Australia’s domestic gas consumption will more than double between 2010 and 2035, according to a July 2012 report by Australia’s Bureau of Resources and Energy Economics. Gas is replacing coal as a fuel to generate electricity, and liquefied natural gas projects are consuming more gas during production, the bureau said.
With demand set to rise, APA has spent $3.8 billion completing 18 deals in the past decade, data compiled by Bloomberg show. The company bought the rest of natural-gas pipeline owner Hastings Diversified Utilities Fund last year for A$1.2 billion after increasing its bid twice. APA’s pipelines now span every state and territory on mainland Australia.
A takeover of Envestra would create a larger company with broader and cheaper access to capital markets, APA CEO McCormack said in a filing on the day of the bid. As well as buying Envestra, APA is considering investing in new pipelines in Queensland -- home to more than $60 billion of LNG projects -- and a connection between APA’s east-coast grid and the Northern Territory, McCormack said in a statement on July 19.

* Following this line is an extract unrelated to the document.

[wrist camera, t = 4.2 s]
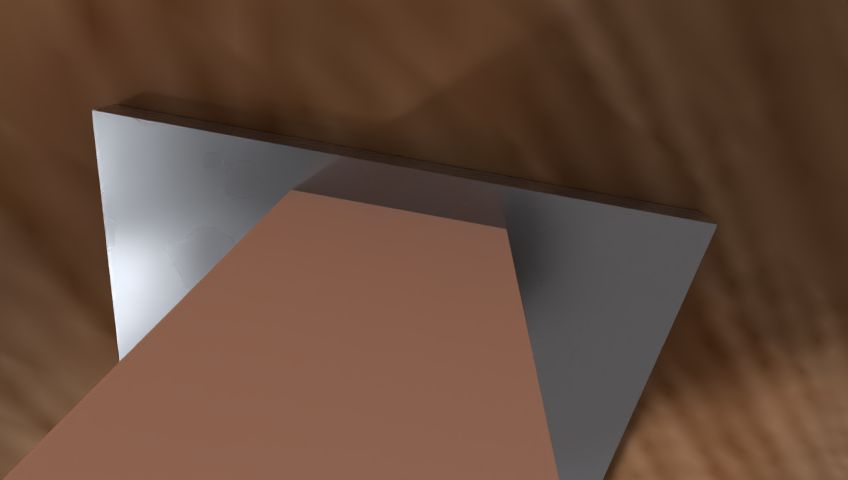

All the same, buying Envestra offers little strategic benefit to APA, said Ian Myles, a Sydney-based analyst at Macquarie Group Ltd. There’s no immediate opportunity to accelerate Envestra’s growth because capital expenditures are governed by the regulator, according to Myles. He values Envestra at A$1.16 a share.
“Doing it just for financial metrics is not as compelling as doing it with strategic reasons,” he said in a phone interview. “There will always be a number where it won’t make economic sense.”
It’s also not clear how much APA might be charged under change-of-control clauses tied to Envestra borrowings, APA said in its takeover proposal. Envestra’s net debt was A$2.19 billion at the end of 2012, it said in an April presentation.
Profit at Envestra will jump to A$123 million in 2014 from A$73.9 million last year, according to estimates compiled by Bloomberg.
While APA receives a fee for operating Envestra’s grid -- 3 percent of regulated revenue -- APA says almost all the value is locked in the target.
“They can see an extraordinary growth profile,” Paul Johnston, an analyst at Royal Bank of Canada in Melbourne, said in a phone interview. “It’s likely they will sweeten the current deal.”